*Given data*:

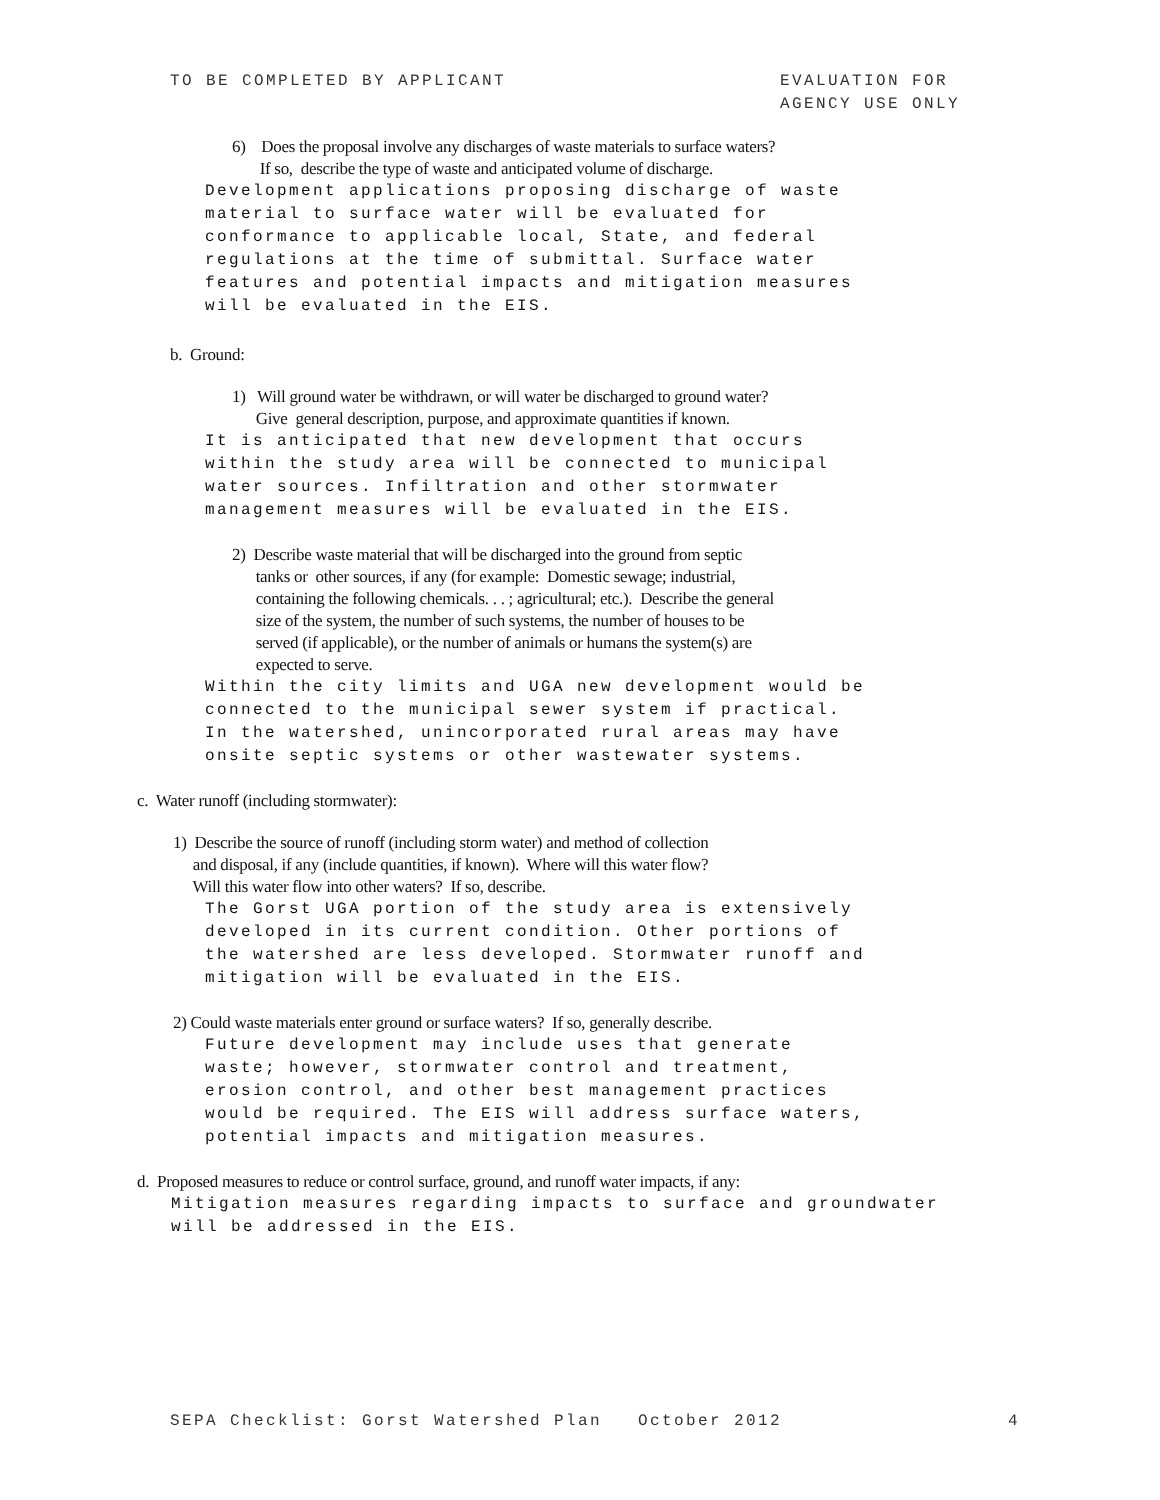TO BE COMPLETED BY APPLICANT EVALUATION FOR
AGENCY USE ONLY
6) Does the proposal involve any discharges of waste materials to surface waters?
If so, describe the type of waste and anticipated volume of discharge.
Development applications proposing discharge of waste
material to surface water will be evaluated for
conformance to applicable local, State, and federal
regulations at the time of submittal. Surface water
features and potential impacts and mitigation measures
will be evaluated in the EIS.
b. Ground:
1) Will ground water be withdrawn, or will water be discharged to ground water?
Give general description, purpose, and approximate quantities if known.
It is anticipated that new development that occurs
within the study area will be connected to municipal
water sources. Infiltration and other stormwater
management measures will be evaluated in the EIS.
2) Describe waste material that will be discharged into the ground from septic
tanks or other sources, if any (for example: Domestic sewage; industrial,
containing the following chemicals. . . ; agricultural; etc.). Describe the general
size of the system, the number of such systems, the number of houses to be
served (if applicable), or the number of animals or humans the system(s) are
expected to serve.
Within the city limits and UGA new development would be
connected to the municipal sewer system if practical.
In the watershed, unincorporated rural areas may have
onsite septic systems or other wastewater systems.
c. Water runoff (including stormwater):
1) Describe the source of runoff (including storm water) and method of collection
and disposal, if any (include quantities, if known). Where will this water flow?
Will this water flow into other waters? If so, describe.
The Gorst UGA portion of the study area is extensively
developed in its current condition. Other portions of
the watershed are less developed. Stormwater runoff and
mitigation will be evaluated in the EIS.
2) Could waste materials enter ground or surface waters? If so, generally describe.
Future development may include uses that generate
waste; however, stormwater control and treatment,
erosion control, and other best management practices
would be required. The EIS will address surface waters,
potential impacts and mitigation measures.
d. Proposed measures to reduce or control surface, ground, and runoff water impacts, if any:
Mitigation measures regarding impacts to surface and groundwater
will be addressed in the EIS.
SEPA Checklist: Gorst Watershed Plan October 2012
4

*Work to complete*:
If an entry contains an image, please omit that image and print everything else verbatim.

*Output for this exercise*:
TO BE COMPLETED BY APPLICANT EVALUATION FOR
AGENCY USE ONLY
6) Does the proposal involve any discharges of waste materials to surface waters?
If so, describe the type of waste and anticipated volume of discharge.
Development applications proposing discharge of waste
material to surface water will be evaluated for
conformance to applicable local, State, and federal
regulations at the time of submittal. Surface water
features and potential impacts and mitigation measures
will be evaluated in the EIS.
b. Ground:
1) Will ground water be withdrawn, or will water be discharged to ground water?
Give general description, purpose, and approximate quantities if known.
It is anticipated that new development that occurs
within the study area will be connected to municipal
water sources. Infiltration and other stormwater
management measures will be evaluated in the EIS.
2) Describe waste material that will be discharged into the ground from septic
tanks or other sources, if any (for example: Domestic sewage; industrial,
containing the following chemicals. . . ; agricultural; etc.). Describe the general
size of the system, the number of such systems, the number of houses to be
served (if applicable), or the number of animals or humans the system(s) are
expected to serve.
Within the city limits and UGA new development would be
connected to the municipal sewer system if practical.
In the watershed, unincorporated rural areas may have
onsite septic systems or other wastewater systems.
c. Water runoff (including stormwater):
1) Describe the source of runoff (including storm water) and method of collection
and disposal, if any (include quantities, if known). Where will this water flow?
Will this water flow into other waters? If so, describe.
The Gorst UGA portion of the study area is extensively
developed in its current condition. Other portions of
the watershed are less developed. Stormwater runoff and
mitigation will be evaluated in the EIS.
2) Could waste materials enter ground or surface waters? If so, generally describe.
Future development may include uses that generate
waste; however, stormwater control and treatment,
erosion control, and other best management practices
would be required. The EIS will address surface waters,
potential impacts and mitigation measures.
d. Proposed measures to reduce or control surface, ground, and runoff water impacts, if any:
Mitigation measures regarding impacts to surface and groundwater
will be addressed in the EIS.
SEPA Checklist: Gorst Watershed Plan October 2012
4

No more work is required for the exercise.